Saved dataset items:
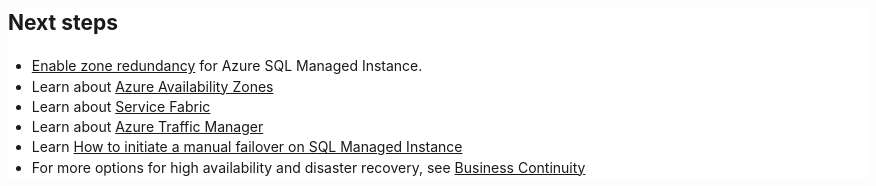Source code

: ## Next steps

- [Enable zone redundancy](instance-zone-redundancy-configure.md) for Azure SQL Managed Instance. 
- Learn about [Azure Availability Zones](/azure/availability-zones/az-overview)
- Learn about [Service Fabric](/azure/service-fabric/service-fabric-overview)
- Learn about [Azure Traffic Manager](/azure/traffic-manager/traffic-manager-overview)
- Learn [How to initiate a manual failover on SQL Managed Instance](user-initiated-failover.md)
- For more options for high availability and disaster recovery, see [Business Continuity](business-continuity-high-availability-disaster-recover-hadr-overview.md)
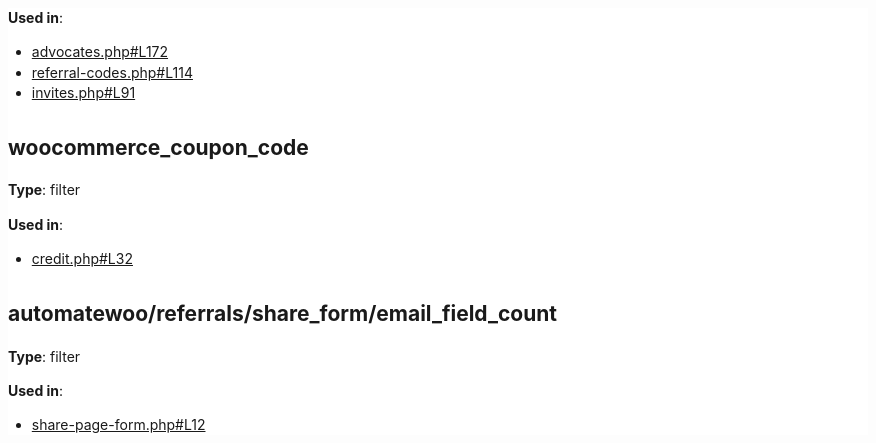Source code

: **Used in**:

- [advocates.php#L172](https://github.com/woocommerce/automatewoo-referrals/blob/7bca8a2ea377637d38c6bf48a14f9bacc1bc0de6/includes/admin/list-tables/advocates.php#L172)
- [referral-codes.php#L114](https://github.com/woocommerce/automatewoo-referrals/blob/7bca8a2ea377637d38c6bf48a14f9bacc1bc0de6/includes/admin/list-tables/referral-codes.php#L114)
- [invites.php#L91](https://github.com/woocommerce/automatewoo-referrals/blob/7bca8a2ea377637d38c6bf48a14f9bacc1bc0de6/includes/admin/list-tables/invites.php#L91)

## woocommerce_coupon_code

**Type**: filter

**Used in**:

- [credit.php#L32](https://github.com/woocommerce/automatewoo-referrals/blob/7bca8a2ea377637d38c6bf48a14f9bacc1bc0de6/includes/credit.php#L32)

## automatewoo/referrals/share_form/email_field_count

**Type**: filter

**Used in**:

- [share-page-form.php#L12](https://github.com/woocommerce/automatewoo-referrals/blob/7bca8a2ea377637d38c6bf48a14f9bacc1bc0de6/templates/share-page-form.php#L12)

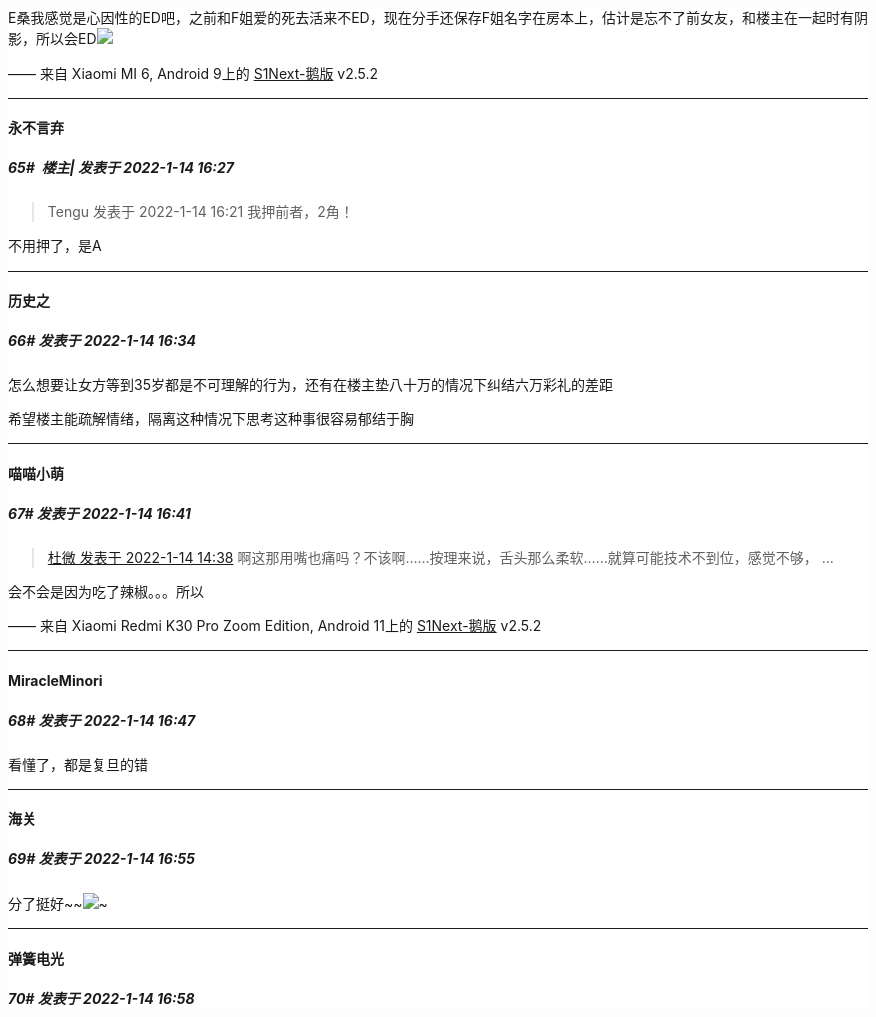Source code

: E桑我感觉是心因性的ED吧，之前和F姐爱的死去活来不ED，现在分手还保存F姐名字在房本上，估计是忘不了前女友，和楼主在一起时有阴影，所以会ED<img src="https://static.saraba1st.com/image/smiley/face2017/226.png" referrerpolicy="no-referrer">

—— 来自 Xiaomi MI 6, Android 9上的 [S1Next-鹅版](https://github.com/ykrank/S1-Next/releases) v2.5.2

*****

####  永不言弃  
##### 65#         楼主| 发表于 2022-1-14 16:27

<blockquote>Tengu 发表于 2022-1-14 16:21
我押前者，2角！</blockquote>
不用押了，是A

*****

####  历史之  
##### 66#       发表于 2022-1-14 16:34

怎么想要让女方等到35岁都是不可理解的行为，还有在楼主垫八十万的情况下纠结六万彩礼的差距

希望楼主能疏解情绪，隔离这种情况下思考这种事很容易郁结于胸

*****

####  喵喵小萌  
##### 67#       发表于 2022-1-14 16:41

<blockquote><a href="httphttps://bbs.saraba1st.com/2b/forum.php?mod=redirect&amp;goto=findpost&amp;pid=54288214&amp;ptid=2047342" target="_blank">杜微 发表于 2022-1-14 14:38</a>
啊这那用嘴也痛吗？不该啊……按理来说，舌头那么柔软……就算可能技术不到位，感觉不够， ...</blockquote>
会不会是因为吃了辣椒。。。所以

—— 来自 Xiaomi Redmi K30 Pro Zoom Edition, Android 11上的 [S1Next-鹅版](https://github.com/ykrank/S1-Next/releases) v2.5.2



*****

####  MiracleMinori  
##### 68#       发表于 2022-1-14 16:47

看懂了，都是复旦的错

*****

####  海关  
##### 69#       发表于 2022-1-14 16:55

分了挺好~~<img src="https://static.saraba1st.com/image/smiley/face2017/072.png" referrerpolicy="no-referrer">~

*****

####  弹簧电光  
##### 70#       发表于 2022-1-14 16:58
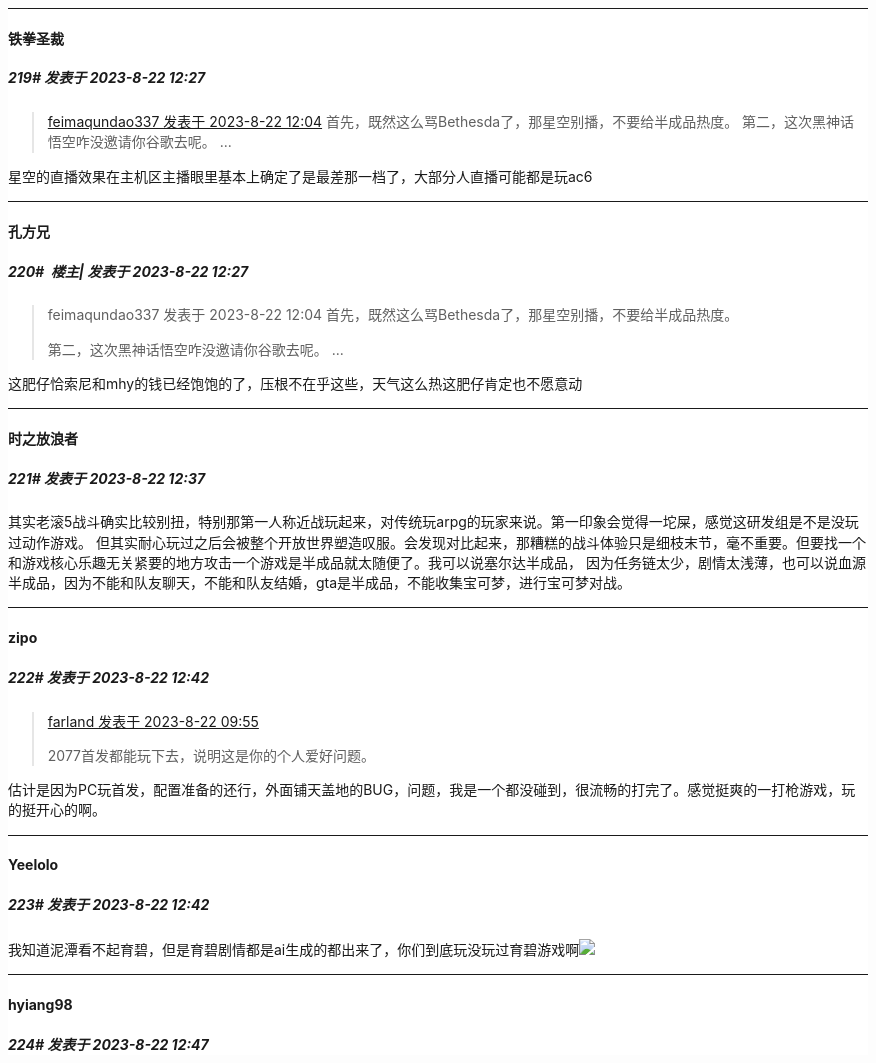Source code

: 
*****

####  铁拳圣裁  
##### 219#       发表于 2023-8-22 12:27

<blockquote><a href="httphttps://bbs.saraba1st.com/2b/forum.php?mod=redirect&amp;goto=findpost&amp;pid=62118386&amp;ptid=2149177" target="_blank">feimaqundao337 发表于 2023-8-22 12:04</a>
首先，既然这么骂Bethesda了，那星空别播，不要给半成品热度。
第二，这次黑神话悟空咋没邀请你谷歌去呢。 ...</blockquote>
星空的直播效果在主机区主播眼里基本上确定了是最差那一档了，大部分人直播可能都是玩ac6

*****

####  孔方兄  
##### 220#         楼主| 发表于 2023-8-22 12:27

<blockquote>feimaqundao337 发表于 2023-8-22 12:04
首先，既然这么骂Bethesda了，那星空别播，不要给半成品热度。

第二，这次黑神话悟空咋没邀请你谷歌去呢。 ...</blockquote>
这肥仔恰索尼和mhy的钱已经饱饱的了，压根不在乎这些，天气这么热这肥仔肯定也不愿意动


*****

####  时之放浪者  
##### 221#       发表于 2023-8-22 12:37

其实老滚5战斗确实比较别扭，特别那第一人称近战玩起来，对传统玩arpg的玩家来说。第一印象会觉得一坨屎，感觉这研发组是不是没玩过动作游戏。 但其实耐心玩过之后会被整个开放世界塑造叹服。会发现对比起来，那糟糕的战斗体验只是细枝末节，毫不重要。但要找一个和游戏核心乐趣无关紧要的地方攻击一个游戏是半成品就太随便了。我可以说塞尔达半成品， 因为任务链太少，剧情太浅薄，也可以说血源半成品，因为不能和队友聊天，不能和队友结婚，gta是半成品，不能收集宝可梦，进行宝可梦对战。

*****

####  zipo  
##### 222#       发表于 2023-8-22 12:42

<blockquote><a href="httphttps://bbs.saraba1st.com/2b/forum.php?mod=redirect&amp;goto=findpost&amp;pid=62116616&amp;ptid=2149177" target="_blank">farland 发表于 2023-8-22 09:55</a>

2077首发都能玩下去，说明这是你的个人爱好问题。</blockquote>
估计是因为PC玩首发，配置准备的还行，外面铺天盖地的BUG，问题，我是一个都没碰到，很流畅的打完了。感觉挺爽的一打枪游戏，玩的挺开心的啊。

*****

####  Yeelolo  
##### 223#       发表于 2023-8-22 12:42

我知道泥潭看不起育碧，但是育碧剧情都是ai生成的都出来了，你们到底玩没玩过育碧游戏啊<img src="https://static.saraba1st.com/image/smiley/face2017/067.png" referrerpolicy="no-referrer">


*****

####  hyiang98  
##### 224#       发表于 2023-8-22 12:47
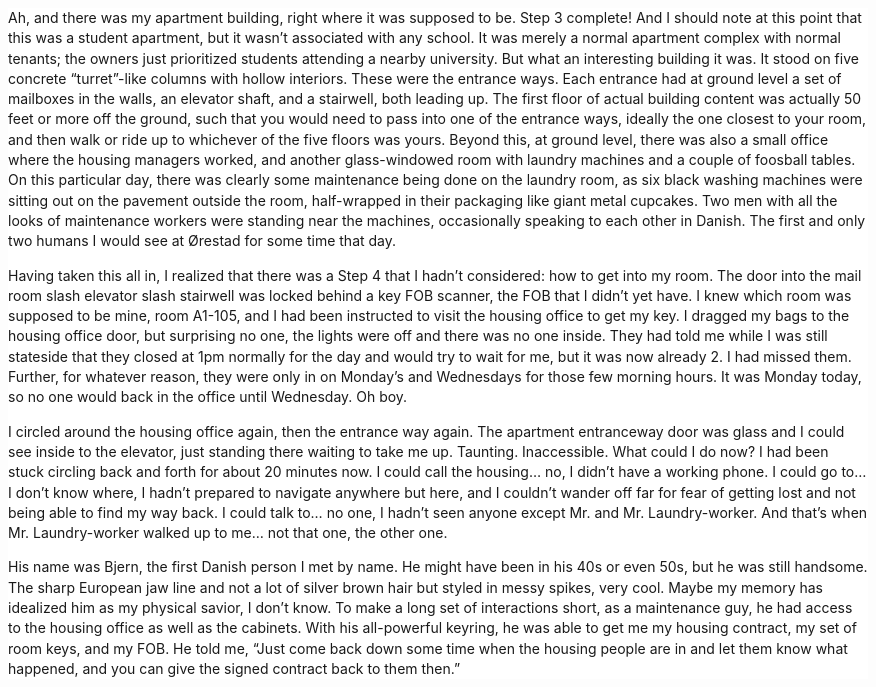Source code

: Ah, and there was my apartment building, right where it was supposed to be. Step
3 complete! And I should note at this point that this was a student apartment,
but it wasn’t associated with any school. It was merely a normal apartment
complex with normal tenants; the owners just prioritized students attending a
nearby university. But what an interesting building it was. It stood on five
concrete “turret”-like columns with hollow interiors. These were the entrance
ways. Each entrance had at ground level a set of mailboxes in the walls, an
elevator shaft, and a stairwell, both leading up. The first floor of actual
building content was actually 50 feet or more off the ground, such that you
would need to pass into one of the entrance ways, ideally the one closest to
your room, and then walk or ride up to whichever of the five floors was yours.
Beyond this, at ground level, there was also a small office where the housing
managers worked, and another glass-windowed room with laundry machines and a
couple of foosball tables. On this particular day, there was clearly some
maintenance being done on the laundry room, as six black washing machines were
sitting out on the pavement outside the room, half-wrapped in their packaging
like giant metal cupcakes. Two men with all the looks of maintenance workers
were standing near the machines, occasionally speaking to each other in Danish.
The first and only two humans I would see at Ørestad for some time that day.

Having taken this all in, I realized that there was a Step 4 that I hadn’t
considered: how to get into my room. The door into the mail room slash elevator
slash stairwell was locked behind a key FOB scanner, the FOB that I didn’t yet
have. I knew which room was supposed to be mine, room A1-105, and I had been
instructed to visit the housing office to get my key. I dragged my bags to the
housing office door, but surprising no one, the lights were off and there was no
one inside. They had told me while I was still stateside that they closed at 1pm
normally for the day and would try to wait for me, but it was now already 2. I
had missed them. Further, for whatever reason, they were only in on Monday’s and
Wednesdays for those few morning hours. It was Monday today, so no one would
back in the office until Wednesday. Oh boy.

I circled around the housing office again, then the entrance way again. The
apartment entranceway door was glass and I could see inside to the elevator,
just standing there waiting to take me up. Taunting. Inaccessible. What could I
do now? I had been stuck circling back and forth for about 20 minutes now. I
could call the housing… no, I didn’t have a working phone. I could go to… I
don’t know where, I hadn’t prepared to navigate anywhere but here, and I
couldn’t wander off far for fear of getting lost and not being able to find my
way back. I could talk to… no one, I hadn’t seen anyone except Mr. and Mr.
Laundry-worker. And that’s when Mr. Laundry-worker walked up to me… not that
one, the other one.

His name was Bjern, the first Danish person I met by name. He might have been in
his 40s or even 50s, but he was still handsome. The sharp European jaw line and
not a lot of silver brown hair but styled in messy spikes, very cool. Maybe my
memory has idealized him as my physical savior, I don’t know. To make a long set
of interactions short, as a maintenance guy, he had access to the housing office
as well as the cabinets. With his all-powerful keyring, he was able to get me my
housing contract, my set of room keys, and my FOB. He told me, “Just come back
down some time when the housing people are in and let them know what happened,
and you can give the signed contract back to them then.”
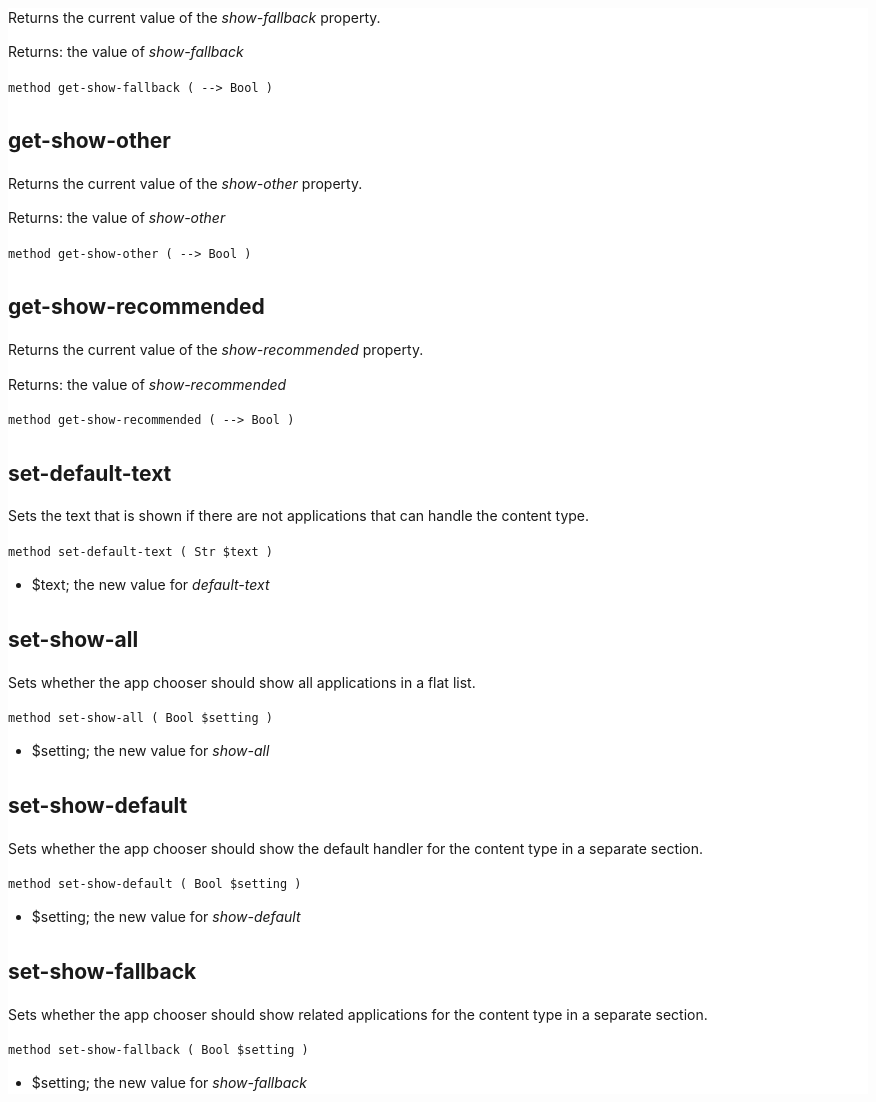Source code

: Returns the current value of the *show-fallback* property.

Returns: the value of *show-fallback*

    method get-show-fallback ( --> Bool )

get-show-other
--------------

Returns the current value of the *show-other* property.

Returns: the value of *show-other*

    method get-show-other ( --> Bool )

get-show-recommended
--------------------

Returns the current value of the *show-recommended* property.

Returns: the value of *show-recommended*

    method get-show-recommended ( --> Bool )

set-default-text
----------------

Sets the text that is shown if there are not applications that can handle the content type.

    method set-default-text ( Str $text )

  * $text; the new value for *default-text*

set-show-all
------------

Sets whether the app chooser should show all applications in a flat list.

    method set-show-all ( Bool $setting )

  * $setting; the new value for *show-all*

set-show-default
----------------

Sets whether the app chooser should show the default handler for the content type in a separate section.

    method set-show-default ( Bool $setting )

  * $setting; the new value for *show-default*

set-show-fallback
-----------------

Sets whether the app chooser should show related applications for the content type in a separate section.

    method set-show-fallback ( Bool $setting )

  * $setting; the new value for *show-fallback*
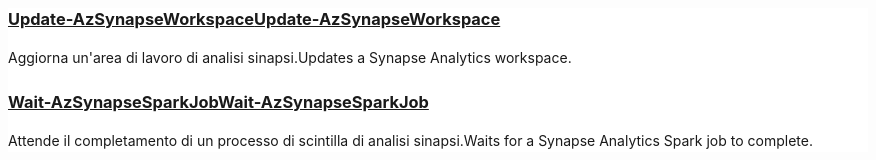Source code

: ### [<span data-ttu-id="11638-266">Update-AzSynapseWorkspace</span><span class="sxs-lookup"><span data-stu-id="11638-266">Update-AzSynapseWorkspace</span></span>](Update-AzSynapseWorkspace.md)
<span data-ttu-id="11638-267">Aggiorna un'area di lavoro di analisi sinapsi.</span><span class="sxs-lookup"><span data-stu-id="11638-267">Updates a Synapse Analytics workspace.</span></span>

### [<span data-ttu-id="11638-268">Wait-AzSynapseSparkJob</span><span class="sxs-lookup"><span data-stu-id="11638-268">Wait-AzSynapseSparkJob</span></span>](Wait-AzSynapseSparkJob.md)
<span data-ttu-id="11638-269">Attende il completamento di un processo di scintilla di analisi sinapsi.</span><span class="sxs-lookup"><span data-stu-id="11638-269">Waits for a Synapse Analytics Spark job to complete.</span></span>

Goal of the exercise:
Reproduce the lines of the material from the line with "method set-show-fallback ( Bool" to the line with "Synapse Analytics workspace.</span></span>", including both of those lines. Leave the pictures out of your answer.

Response to this exercise:
    method set-show-fallback ( Bool $setting )

  * $setting; the new value for *show-fallback*
Source code

: ### [<span data-ttu-id="11638-266">Update-AzSynapseWorkspace</span><span class="sxs-lookup"><span data-stu-id="11638-266">Update-AzSynapseWorkspace</span></span>](Update-AzSynapseWorkspace.md)
<span data-ttu-id="11638-267">Aggiorna un'area di lavoro di analisi sinapsi.</span><span class="sxs-lookup"><span data-stu-id="11638-267">Updates a Synapse Analytics workspace.</span></span>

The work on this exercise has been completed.